La nuit dernière, vient l'adresse e-mail de l'organisateur de " Work brisé », un événement qui a eu lieu il ya un peu plus d'un an à Bologne:
Bien-aimés, le livre est enfin prêt emploi brisé. Si j'ai une adresse que je vous envoie un exemplaire gratuit qui appartient à ceux qui ont contribué d'une pièce.
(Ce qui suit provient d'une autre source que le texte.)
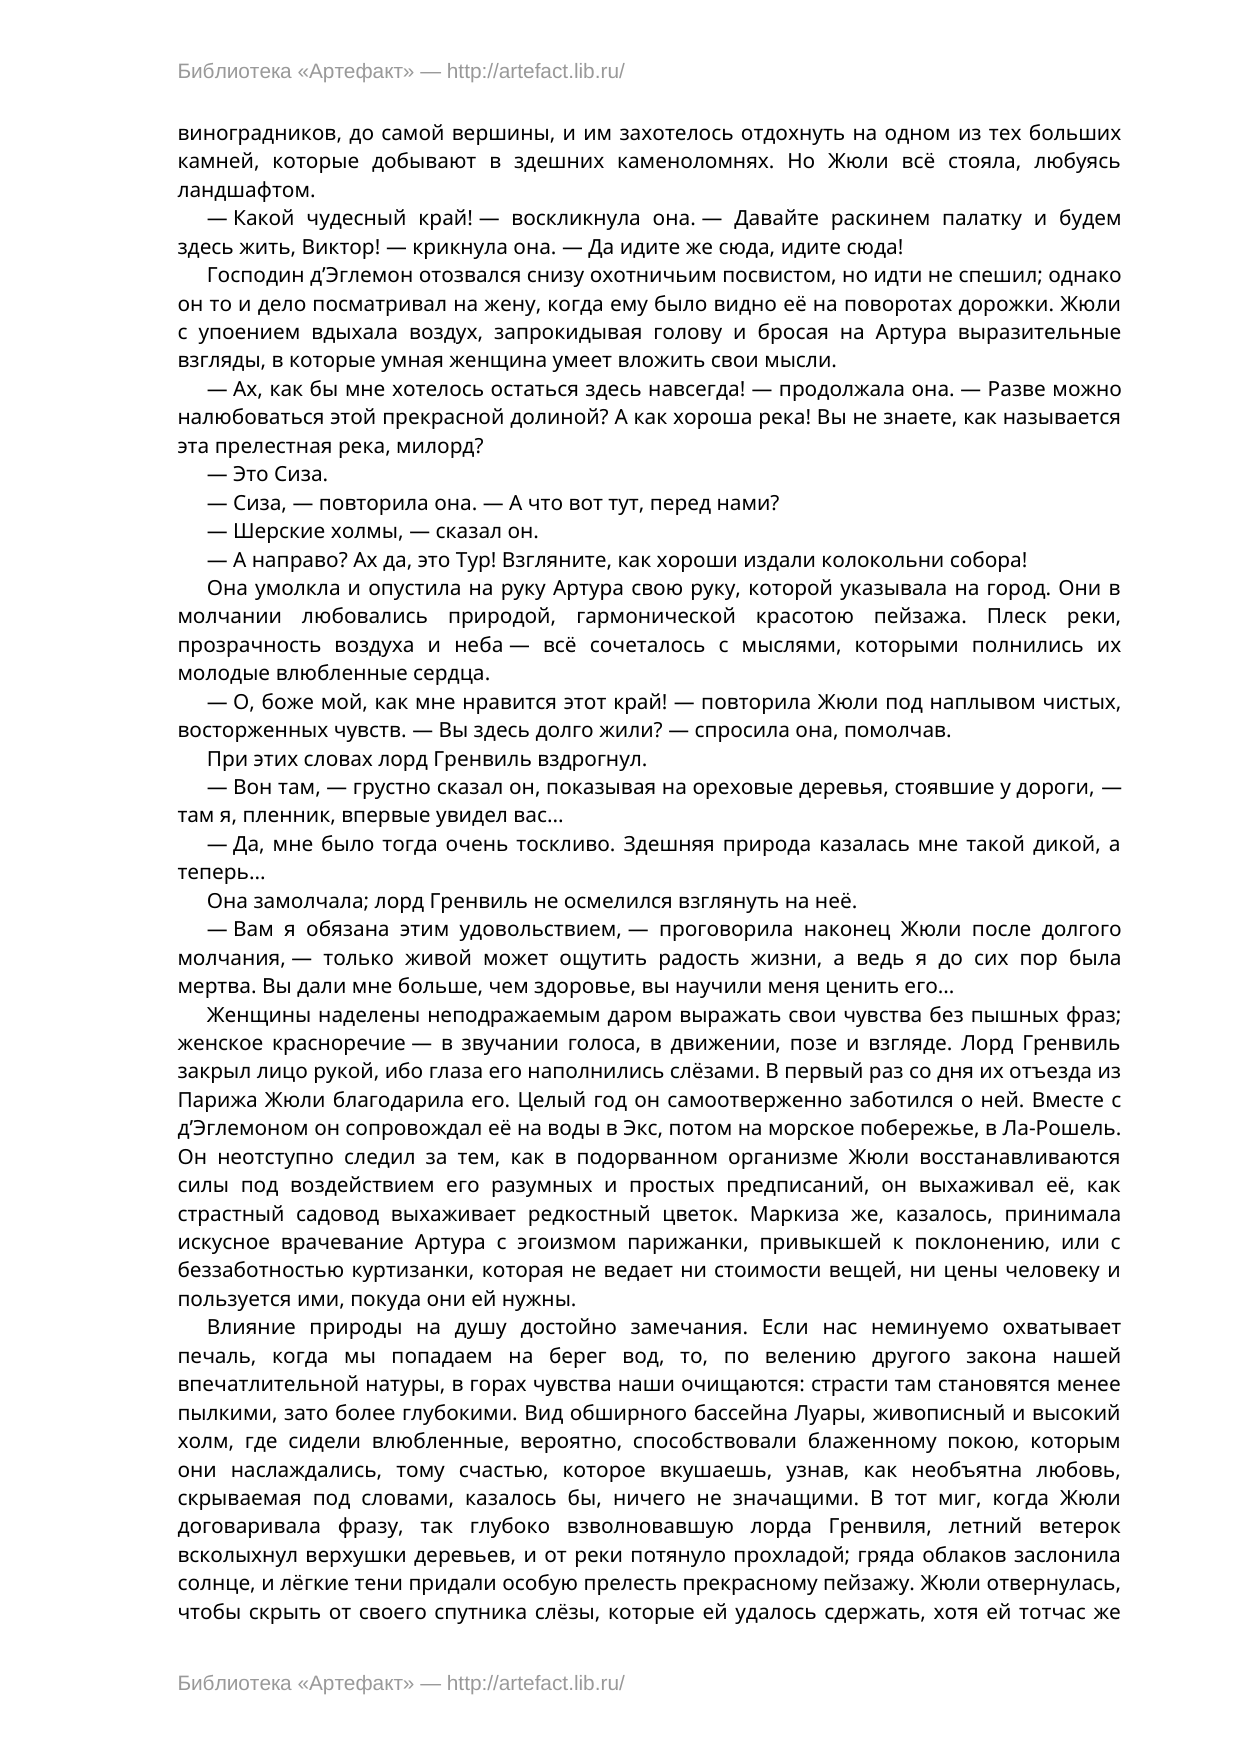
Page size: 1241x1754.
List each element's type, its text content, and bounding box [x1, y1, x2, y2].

text — А направо? Ах да, это Тур! Взгляните, как хороши издали колокольни собора! [177, 545, 1122, 573]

Eh bien, c'est bon. J'avais presque perdu espoir sur le sort de cette publication. Voir ci-dessous maintenant mon intervention sur le côté de l'essai par Andrew Ross (!) Est une belle surprise qui me met de bonne humeur. Si vous êtes intéressés, vous trouverez des informations sur le site Internet de la Cour Ombres , l'éditeur. Ci-dessous vous trouverez un onglet du livre:
Travailler brisé
État précaire, de nouveaux conflits et le régime néo-libéral
édité par F. Grains et E. Leonardi
pp 222
€ 20,00
ISBN 978-88-97522-05-8
Le livre
Ce qui reste aujourd'hui du travail que nous avons connu dans la modernité industrielle? Probablement que quelques fragments, ce qui n'est pas facile, et peut-être même utile, pour essayer de reconstruire. La relation moderne entre le travail et la citoyenneté est aujourd'hui, en effet, complètement remise en discussion. Bien qu'il soit le résultat d'une stratégie persistante de la déréglementation et de l'humiliation de l'œuvre, dont l'effet principal est une condition de précarité généralisée, de l'autre doit être trouvé dans et contre elle, une évasion capable favoriser l'émergence de l'excédent verticale de la subjectivité que la fin du travail fordiste donne un aperçu. Pour comprendre le phénomène dans toute sa complexité, il est alors nécessaire de ne pas réduire l'analyse de l'état des travaux dans un paradigme à la fois nécessaire et suffisante de l'affliction, et pour étudier la relation que dans le capitalisme post-fordiste et biopolitique doit être établi entre le travail, production sociale et appropriation de la richesse. Le livre propose notamment une réflexion transdisciplinaire sur la manière dont les différentes formes de travail deviennent partie intégrante du nouveau processus de création de valeur fondée, maintenant dans un, toute la durée de vie plus directe et sur la coopération sociale. L'objectif est d'étudier la fragmentation et l'insécurité comme l'un des éléments clés, à côté des processus de financiarisation, le nouveau régime d'accumulation capitaliste. Seulement en reliant celle-ci à travers les points forts, il est possible de comprendre les éléments qui carattarezzano notre société et les forces qui peuvent changer le cours.
Les auteurs
A. Amendola, E. Armano, D. Banfi, S. Bologne, A. Cazzola, F. Chicchi, S. Cominu, A. Curcio, A. Fumagalli, M. Gray, E. Leonardi, S. Lucarelli, S. Mezzadra, C. Morini, A. Ross.
Les éditeurs
Haricots Federico enseigne la sociologie du travail et des organisations et de la société à la Faculté de science politique, Université de Bologne. Ses publications incluent: le capitalisme, le travail et les formes de subjectivité (Sapere2000, 2005), avec Gigi Roggero, du Travail et de la valeur de la production dans l'économie du savoir (Franco Angeli, 2009).
Emanuele Leonardi est un candidat au doctorat au Centre pour l'étude de la théorie et de la critique, de l'Université de Western Ontario. Ses publications incluent: "Riches et les limites de l'écologie» dans Ottavio Marzocca (ed.), régissant l'environnement? (Mimesis, 2009).